Rock, violence et politique

Rock et violence. Tel était l’intitulé du colloque qui s’est tenu à l’université de Rouen du 1er au 3 juin dernier (https://f.hypotheses.org/wp-content...). Une dizaine de chercheurs, musicologues, « spécialistes » et passionnés se retrouvaient pour traiter d’un courant musical inséparable de sa « violence » pour la séquence historique choisie (1955-1990). Cette période marquée par les dites « trente glorieuse » a vu paradoxalement naître les sous-cultures, exploser les contre-conduites et se déployer d’intenses épisodes de contestation dont mai 68. Les médias condamnent et les hautes sphères se questionnent : qui est cette jeunesse, quelles sont ses motivations, comment la faire rentrer dans l’ordre ? Si c’est par le prisme du rock et de sa violence que les intervenants ont traité de ces années-là, c’est la notion de politique qui s’est finalement révélée fil conducteur des différentes conférences. Les problématiques majeures furent alors : à quel point la violence relevait du caractère spectaculaire du rock ou d’une revendication politique ? Comment les médias ont construit l’association rock et violence, et par là même, criminaliser une certaine jeunesse ? Et en quoi le phénomène « rock » et la naissance d’une sous-culture portait intrinsèquement une dynamique contestataire et donc fondamentalement politique ?

- [Liste des lignes]
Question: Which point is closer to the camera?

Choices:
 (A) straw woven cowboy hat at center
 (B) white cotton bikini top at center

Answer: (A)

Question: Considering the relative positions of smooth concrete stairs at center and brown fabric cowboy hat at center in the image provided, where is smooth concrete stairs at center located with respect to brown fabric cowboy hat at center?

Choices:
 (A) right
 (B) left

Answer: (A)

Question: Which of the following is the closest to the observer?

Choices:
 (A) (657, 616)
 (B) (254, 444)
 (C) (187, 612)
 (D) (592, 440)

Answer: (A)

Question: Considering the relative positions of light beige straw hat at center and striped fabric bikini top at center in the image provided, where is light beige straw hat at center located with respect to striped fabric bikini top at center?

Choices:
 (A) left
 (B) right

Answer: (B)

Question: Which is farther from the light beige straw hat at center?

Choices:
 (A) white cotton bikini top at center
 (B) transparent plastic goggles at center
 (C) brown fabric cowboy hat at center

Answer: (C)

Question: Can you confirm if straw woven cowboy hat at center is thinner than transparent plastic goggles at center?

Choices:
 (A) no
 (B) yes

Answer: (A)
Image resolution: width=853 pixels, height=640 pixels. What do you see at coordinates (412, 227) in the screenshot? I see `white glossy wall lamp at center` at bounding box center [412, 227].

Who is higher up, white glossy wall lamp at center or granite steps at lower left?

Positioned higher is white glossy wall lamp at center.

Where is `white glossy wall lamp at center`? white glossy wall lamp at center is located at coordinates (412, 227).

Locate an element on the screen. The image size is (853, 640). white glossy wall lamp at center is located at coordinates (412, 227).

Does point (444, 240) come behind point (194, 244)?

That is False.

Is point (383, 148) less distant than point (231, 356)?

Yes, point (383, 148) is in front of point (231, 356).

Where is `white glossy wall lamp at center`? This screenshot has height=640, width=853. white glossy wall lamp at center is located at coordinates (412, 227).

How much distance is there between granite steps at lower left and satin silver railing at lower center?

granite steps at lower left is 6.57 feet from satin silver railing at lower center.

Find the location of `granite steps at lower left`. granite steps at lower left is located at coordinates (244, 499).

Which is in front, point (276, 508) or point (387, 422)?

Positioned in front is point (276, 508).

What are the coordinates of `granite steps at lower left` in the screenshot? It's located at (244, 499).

- [À faire]
- 1) D'après l'extrait, dans quelle université s'est tenu le colloque « Rock et violence » ?
- 2) Dans la liste des lignes, recopiez à l'identique tout ce qui va de la ligne contenant « That is False. » jusqu'à la dernière ligne de la liste.

- [Corrigé]
- 1) À l'université de Rouen.

- 2)
That is False.

Is point (383, 148) less distant than point (231, 356)?

Yes, point (383, 148) is in front of point (231, 356).

Where is `white glossy wall lamp at center`? This screenshot has height=640, width=853. white glossy wall lamp at center is located at coordinates (412, 227).

How much distance is there between granite steps at lower left and satin silver railing at lower center?

granite steps at lower left is 6.57 feet from satin silver railing at lower center.

Find the location of `granite steps at lower left`. granite steps at lower left is located at coordinates (244, 499).

Which is in front, point (276, 508) or point (387, 422)?

Positioned in front is point (276, 508).

What are the coordinates of `granite steps at lower left` in the screenshot? It's located at (244, 499).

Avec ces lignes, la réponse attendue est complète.